* _WHAT YOU HAVE TO DO_:
Your job is to return every line of the listing holding the string "down".

* _STORED DATA_:
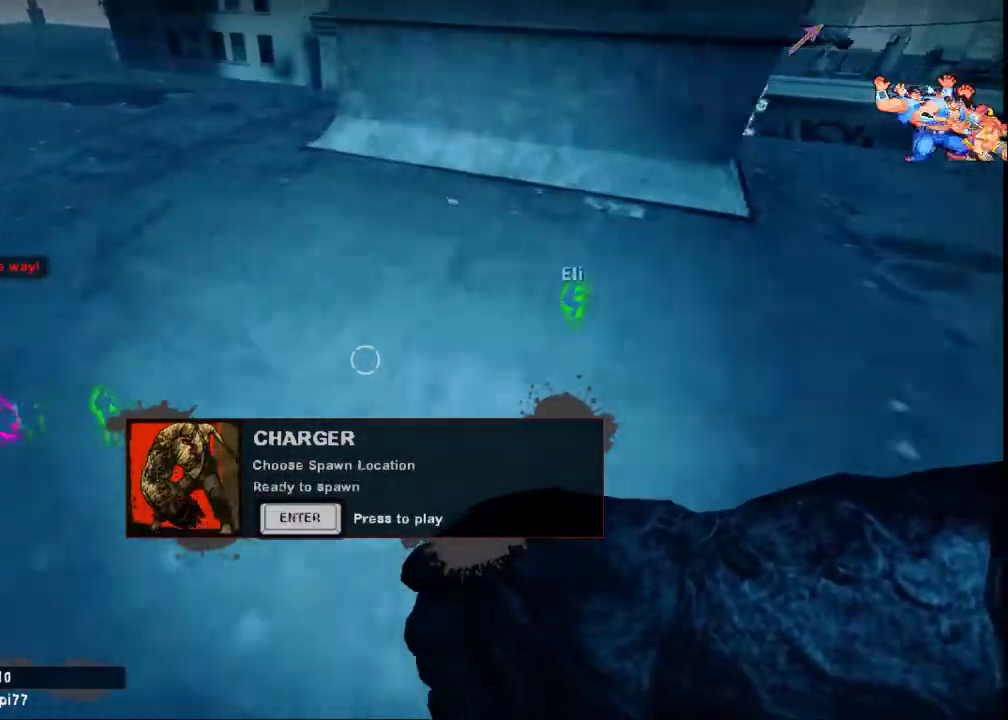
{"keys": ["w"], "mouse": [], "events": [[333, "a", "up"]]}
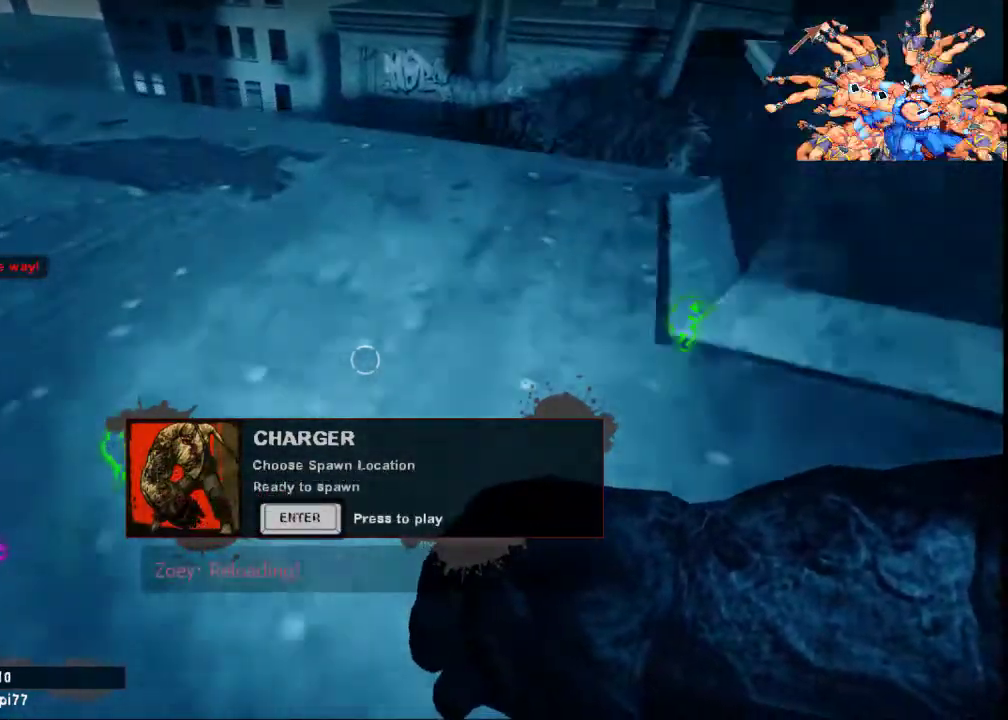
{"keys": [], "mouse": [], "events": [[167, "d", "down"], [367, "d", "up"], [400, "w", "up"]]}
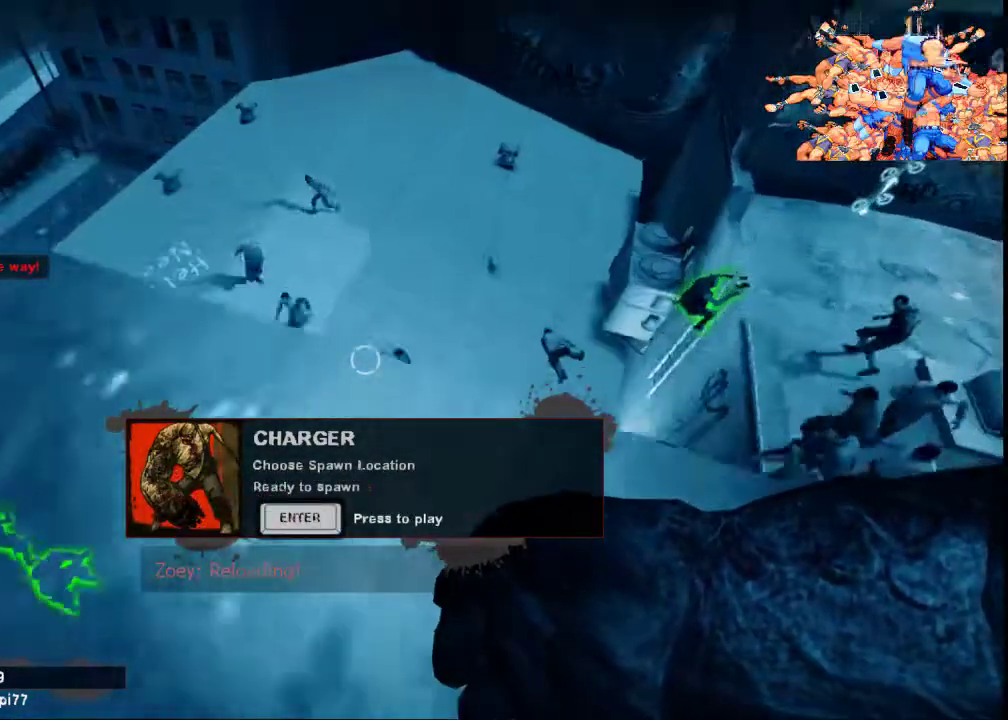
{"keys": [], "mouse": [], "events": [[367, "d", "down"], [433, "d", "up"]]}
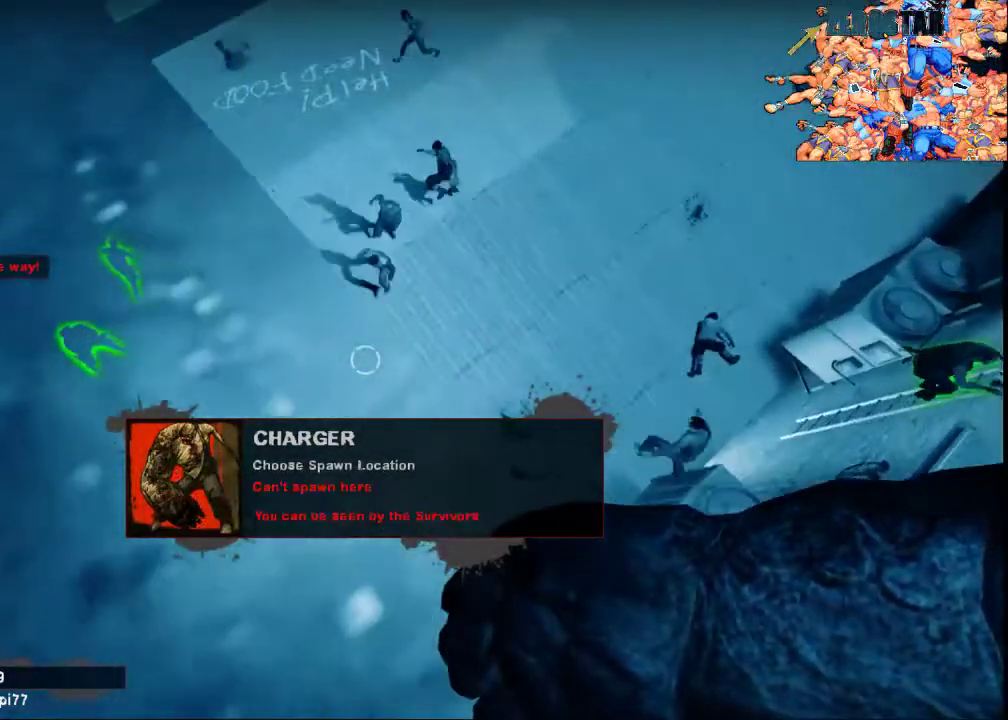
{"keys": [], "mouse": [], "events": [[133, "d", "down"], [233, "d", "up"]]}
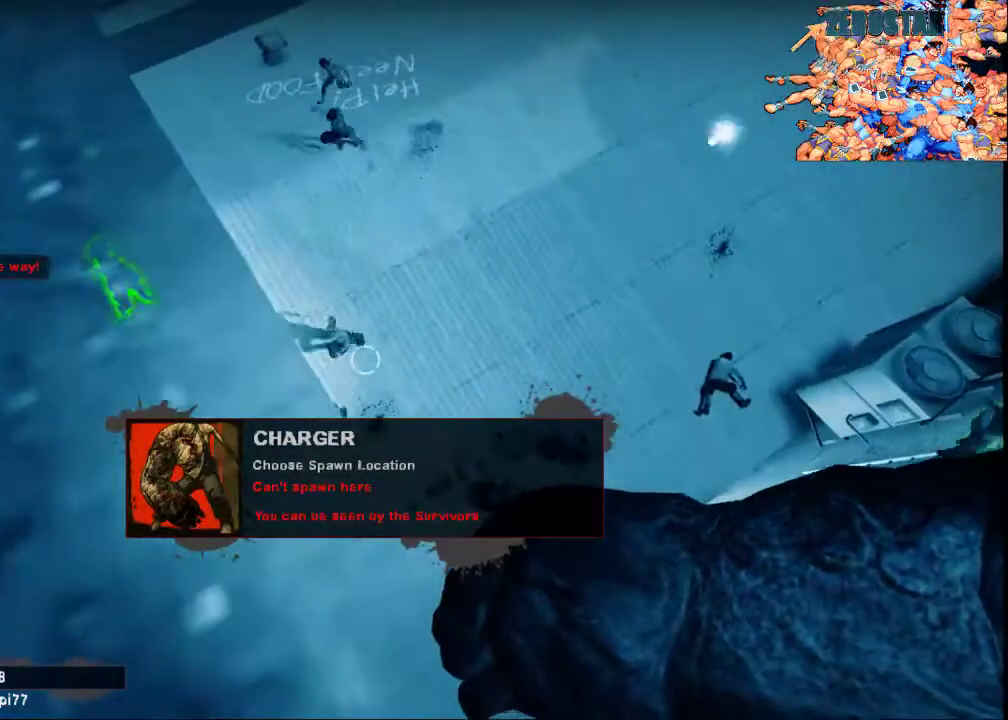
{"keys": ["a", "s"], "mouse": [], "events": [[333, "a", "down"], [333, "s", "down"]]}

==

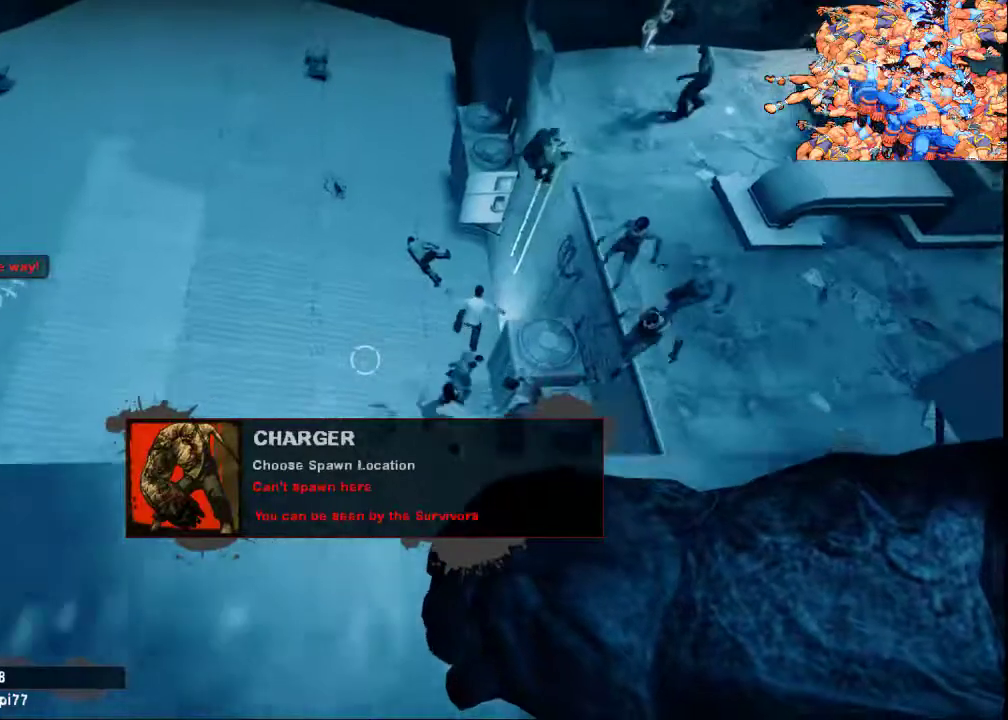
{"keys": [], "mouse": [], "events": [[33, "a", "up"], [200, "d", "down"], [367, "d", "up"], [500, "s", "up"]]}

...

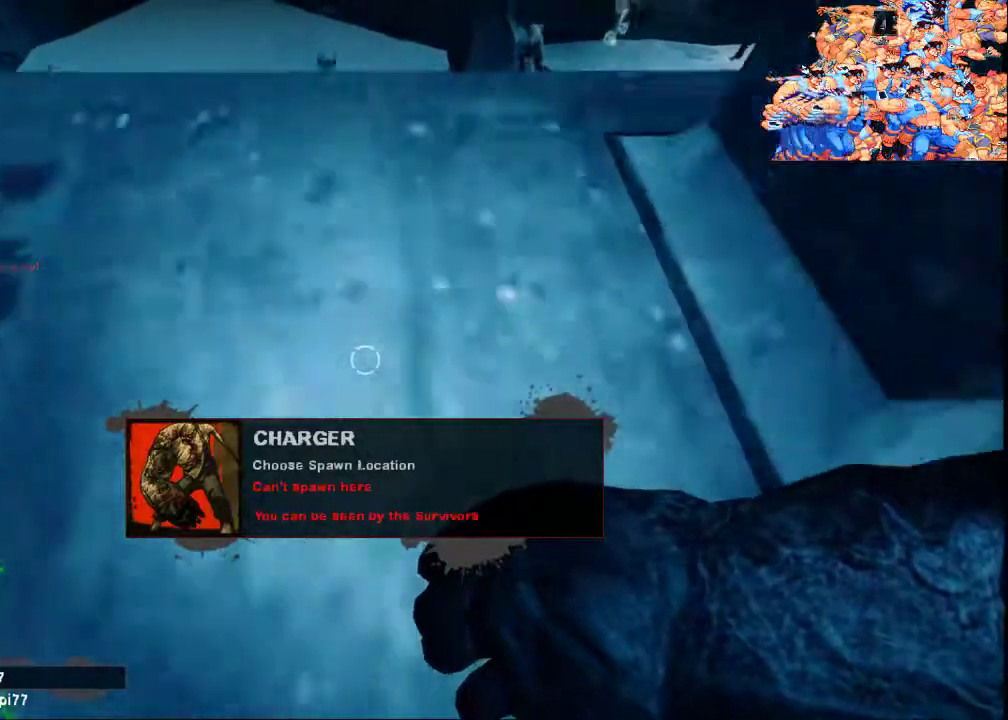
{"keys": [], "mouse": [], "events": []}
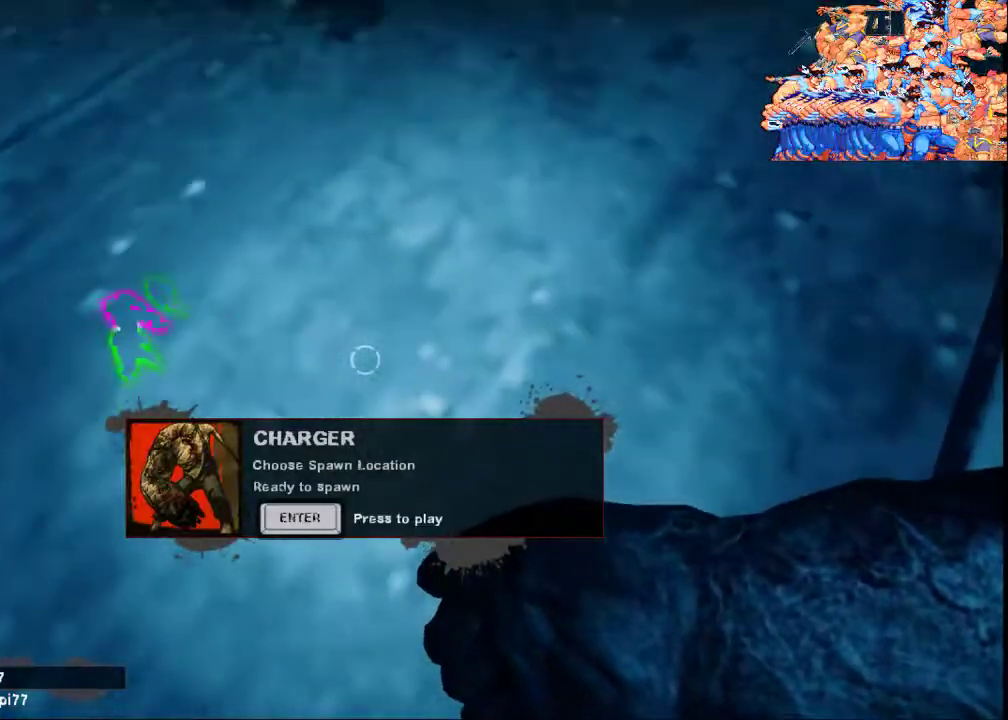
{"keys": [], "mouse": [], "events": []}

* _TASK SOLUTION_:
{"keys": [], "mouse": [], "events": [[167, "d", "down"], [367, "d", "up"], [400, "w", "up"]]}
{"keys": [], "mouse": [], "events": [[367, "d", "down"], [433, "d", "up"]]}
{"keys": [], "mouse": [], "events": [[133, "d", "down"], [233, "d", "up"]]}
{"keys": ["a", "s"], "mouse": [], "events": [[333, "a", "down"], [333, "s", "down"]]}
{"keys": [], "mouse": [], "events": [[33, "a", "up"], [200, "d", "down"], [367, "d", "up"], [500, "s", "up"]]}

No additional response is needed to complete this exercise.